Last Updated: Tuesday, October 22, 2013 - 12:37

Jodhpur: They may be tagged as qawwalis, a popular form of Sufi devotional music, in Hindi films but Pakistani singers Rizwan and Muazzam, nephews of legendary Nusrat Fateh Ali Khan, say the filmi qawwalis lose their soul and essence when composed as a Bollywood number.

The duo is no stranger to Hindi movies as it contributed to Bollywood song `Dil mera muft ka`.

"Qawwalis are associated with soul and once you compose them in Bollywood, the composition takes away its essence and meaning. It will be wrong to call it a qawwali. It qualifies as a song," Rizwan of Rizwan-Muazzam Qawwali Group said in an interview.

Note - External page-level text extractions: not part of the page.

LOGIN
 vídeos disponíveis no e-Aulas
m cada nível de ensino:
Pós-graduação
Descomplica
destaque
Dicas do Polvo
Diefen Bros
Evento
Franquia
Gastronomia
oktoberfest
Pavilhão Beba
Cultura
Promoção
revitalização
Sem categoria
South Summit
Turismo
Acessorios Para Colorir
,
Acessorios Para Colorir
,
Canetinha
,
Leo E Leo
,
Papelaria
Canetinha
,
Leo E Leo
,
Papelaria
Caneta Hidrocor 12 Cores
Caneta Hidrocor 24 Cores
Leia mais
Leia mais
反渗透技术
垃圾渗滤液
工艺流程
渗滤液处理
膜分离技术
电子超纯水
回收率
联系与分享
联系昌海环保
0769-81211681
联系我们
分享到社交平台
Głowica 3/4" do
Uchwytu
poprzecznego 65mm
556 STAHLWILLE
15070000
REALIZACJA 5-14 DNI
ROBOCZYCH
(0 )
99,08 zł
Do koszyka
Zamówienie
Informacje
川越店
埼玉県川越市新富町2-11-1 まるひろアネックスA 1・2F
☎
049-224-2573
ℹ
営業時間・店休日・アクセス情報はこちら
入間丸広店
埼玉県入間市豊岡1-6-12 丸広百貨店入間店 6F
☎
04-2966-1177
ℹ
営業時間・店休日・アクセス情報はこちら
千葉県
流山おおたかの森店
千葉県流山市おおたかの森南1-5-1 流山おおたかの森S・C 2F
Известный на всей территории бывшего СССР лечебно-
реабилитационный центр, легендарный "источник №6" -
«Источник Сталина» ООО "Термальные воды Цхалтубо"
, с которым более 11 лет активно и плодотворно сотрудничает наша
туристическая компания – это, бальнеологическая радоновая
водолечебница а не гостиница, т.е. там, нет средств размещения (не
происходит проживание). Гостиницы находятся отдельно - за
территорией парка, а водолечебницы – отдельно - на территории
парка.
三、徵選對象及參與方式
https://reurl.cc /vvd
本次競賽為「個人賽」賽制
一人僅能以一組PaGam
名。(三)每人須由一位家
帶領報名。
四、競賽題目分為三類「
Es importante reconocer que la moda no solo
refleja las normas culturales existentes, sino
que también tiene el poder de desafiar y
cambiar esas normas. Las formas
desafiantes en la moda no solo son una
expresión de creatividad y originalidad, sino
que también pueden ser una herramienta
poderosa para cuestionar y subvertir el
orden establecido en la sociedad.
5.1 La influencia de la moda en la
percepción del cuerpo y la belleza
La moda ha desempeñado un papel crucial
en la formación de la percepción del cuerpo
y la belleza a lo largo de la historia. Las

The brothers performed at the ongoing Rajasthan International Folk Festival (RIFF), and belted out some popular numbers of their late uncle, trying to recreate the same magic with `Yeh jo halka halka suroor hai`, `Maula Ali` and `Allah ho`, but coudn`t match his calibre.

The duo admit that "it is extremely difficult to find anyone like our uncle (Nusrat)".

"It is a difficult challenge for us, and at times we feel burdened by it as well. But this also motivates us to outdo our previous performances and develop our own style," said Muazzam.

The duo is based in Faisalabad, the second largest city in Pakistan`s Punjab province. The legacy of their family tradition goes back to 600 years and the craft has been passed on from generations to generations.

In earlier days, qawwalis were sung at Sufi shrines and Rizwan says the form is limited to men only.

"Women don`t perform qawwalis. They are not allowed to. It is a rule followed everywhere," he said.

The duo sings in Hindi, Urdu, Persian and Sanskrit.

"When we perform in these languages, we ensure that we know the meaning of lyrics. It is important because you are communicating with Allah, and you should know what you are singing," he added.

The duo participated in Coke Studio Pakistan Season 3, and will be seen in its sixth season too. They feel such platforms are the best way to reach out to younger audience who are not fond of traditional qawwalis.

"Such platforms allow us to be innovative in our techniques without losing basics of qawwali," said Rizwan.

With the kind of variation and range their voice requires for their act, the two practise eight hours a day and stay away from cold thinks to avoid sore throat.

Surprisingly, ghee (butter) is the secret ingredient for their soulful voice.

"We don`t have oil at all. We eat food cooked in ghee," said Muazzam.

"Can`t you make that out from our health," he chuckled.